Aries: You will be caught in a riot where clowns are protesting for better balloon animals.

A word from our sponsor

Chalice and offering plate (Khari's Wiccan Treasures)
 And now a brief word from our sponsor....

You can now order a custom-made Wiccan altar set from Khari's Wiccan Treasures, complete with a chalice, offering plate, a beaded handle cauldron incense holder (for charcoal blocks), and a small corked herb jar. 

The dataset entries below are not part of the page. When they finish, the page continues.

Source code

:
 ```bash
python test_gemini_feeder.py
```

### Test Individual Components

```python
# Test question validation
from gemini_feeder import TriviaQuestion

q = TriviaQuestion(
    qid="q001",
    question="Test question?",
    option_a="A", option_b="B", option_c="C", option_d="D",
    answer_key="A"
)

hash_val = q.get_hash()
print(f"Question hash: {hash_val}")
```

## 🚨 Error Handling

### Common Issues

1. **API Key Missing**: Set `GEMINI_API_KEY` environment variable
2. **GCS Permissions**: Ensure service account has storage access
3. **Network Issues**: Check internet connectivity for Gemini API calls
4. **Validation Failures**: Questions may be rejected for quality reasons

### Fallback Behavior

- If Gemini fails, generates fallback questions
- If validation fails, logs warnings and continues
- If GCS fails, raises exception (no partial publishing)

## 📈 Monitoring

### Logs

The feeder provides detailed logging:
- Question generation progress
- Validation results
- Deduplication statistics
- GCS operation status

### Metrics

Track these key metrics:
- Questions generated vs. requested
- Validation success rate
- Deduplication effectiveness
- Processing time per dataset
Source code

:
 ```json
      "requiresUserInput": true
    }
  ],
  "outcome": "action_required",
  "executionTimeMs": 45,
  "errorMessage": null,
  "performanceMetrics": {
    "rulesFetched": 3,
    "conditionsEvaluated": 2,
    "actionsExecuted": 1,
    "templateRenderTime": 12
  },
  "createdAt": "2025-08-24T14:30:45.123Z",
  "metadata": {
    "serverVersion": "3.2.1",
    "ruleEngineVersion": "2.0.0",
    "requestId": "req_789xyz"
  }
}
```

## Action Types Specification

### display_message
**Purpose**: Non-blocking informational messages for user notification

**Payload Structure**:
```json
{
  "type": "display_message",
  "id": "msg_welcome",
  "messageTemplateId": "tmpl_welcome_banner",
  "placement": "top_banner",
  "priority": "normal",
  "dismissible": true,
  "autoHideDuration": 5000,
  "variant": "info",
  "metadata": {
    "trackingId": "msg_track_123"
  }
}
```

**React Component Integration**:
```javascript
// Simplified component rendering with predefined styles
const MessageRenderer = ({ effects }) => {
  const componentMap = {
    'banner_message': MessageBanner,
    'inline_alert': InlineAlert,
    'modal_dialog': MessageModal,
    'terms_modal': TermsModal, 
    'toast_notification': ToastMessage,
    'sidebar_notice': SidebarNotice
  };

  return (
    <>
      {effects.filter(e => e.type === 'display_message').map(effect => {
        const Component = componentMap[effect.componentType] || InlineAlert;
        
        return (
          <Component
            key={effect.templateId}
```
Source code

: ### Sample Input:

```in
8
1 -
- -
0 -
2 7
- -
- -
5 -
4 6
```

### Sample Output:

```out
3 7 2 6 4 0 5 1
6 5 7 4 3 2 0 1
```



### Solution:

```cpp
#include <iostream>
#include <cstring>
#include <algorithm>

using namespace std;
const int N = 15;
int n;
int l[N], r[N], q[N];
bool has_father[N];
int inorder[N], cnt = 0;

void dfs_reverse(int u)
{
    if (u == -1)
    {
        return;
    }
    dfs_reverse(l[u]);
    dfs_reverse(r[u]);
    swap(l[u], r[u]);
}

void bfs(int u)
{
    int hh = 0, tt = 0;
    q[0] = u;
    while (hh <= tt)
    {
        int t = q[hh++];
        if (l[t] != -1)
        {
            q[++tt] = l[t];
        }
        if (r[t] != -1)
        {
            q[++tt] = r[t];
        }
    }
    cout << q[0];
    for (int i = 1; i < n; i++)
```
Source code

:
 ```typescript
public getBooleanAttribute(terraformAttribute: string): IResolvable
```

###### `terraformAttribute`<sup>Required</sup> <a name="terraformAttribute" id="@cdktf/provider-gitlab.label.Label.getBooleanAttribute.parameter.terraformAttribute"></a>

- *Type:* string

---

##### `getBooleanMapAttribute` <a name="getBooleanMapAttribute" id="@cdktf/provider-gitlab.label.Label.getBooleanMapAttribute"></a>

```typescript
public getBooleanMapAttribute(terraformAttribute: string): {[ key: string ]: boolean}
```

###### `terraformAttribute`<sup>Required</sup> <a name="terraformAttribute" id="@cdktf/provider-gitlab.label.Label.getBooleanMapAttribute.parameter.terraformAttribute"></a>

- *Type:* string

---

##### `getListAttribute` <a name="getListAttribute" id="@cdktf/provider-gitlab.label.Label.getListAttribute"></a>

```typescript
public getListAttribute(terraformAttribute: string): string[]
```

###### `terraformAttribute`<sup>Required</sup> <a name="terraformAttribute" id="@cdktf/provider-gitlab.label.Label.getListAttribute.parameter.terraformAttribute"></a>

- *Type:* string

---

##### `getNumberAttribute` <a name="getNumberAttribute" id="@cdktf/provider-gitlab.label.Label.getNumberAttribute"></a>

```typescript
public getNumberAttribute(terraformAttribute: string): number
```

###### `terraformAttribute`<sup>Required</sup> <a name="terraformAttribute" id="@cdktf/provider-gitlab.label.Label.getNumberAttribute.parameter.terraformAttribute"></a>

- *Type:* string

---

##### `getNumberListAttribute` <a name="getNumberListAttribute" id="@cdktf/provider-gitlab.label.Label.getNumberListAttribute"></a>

Cauldron incense burner, offering plate, and small corked herb jar (Khari's Wiccan Treasures)

Saturday, August 8, 2015

Forecast for Pisces

Pisces Mostly True Astrology.
Pisces: Help is on the way; unfortunately, its faulty GPS will result in it driving into a swamp.

Forecast for Aquarius

Aquarius Mostly True Astrology.
Aquarius: Trailblazing becomes difficult when you encounter asbestos tumbleweeds and cannibals.

Forecast for Capricorn

Capricorn Mostly True Astrology. 
Capricorn: You will find yourself in the spotlight just as Batman comes crashing through the ceiling.

Forecast for Sagittarius

Sagittarius Mostly True Astrology.
 Sagittarius: You are as likely to win the lottery as you are to be stuck by a solid gold meteorite.

Forecast for Scorpio

Scorpio Mostly True Astrology
Scorpio: Your ship will encounter stormy seas and monstrous sirens, all without leaving port.

Forecast for Libra

Libra Mostly True Astrology. 
Libra: A bunch of gossiping monkeys will find you in contempt when you protest their poop flinging.

Forecast for Virgo

Virgo Mostly True Astrology.
Virgo: As the planet Vulcan continues its retrograde, you will notice that conspiracy theories are getting sillier.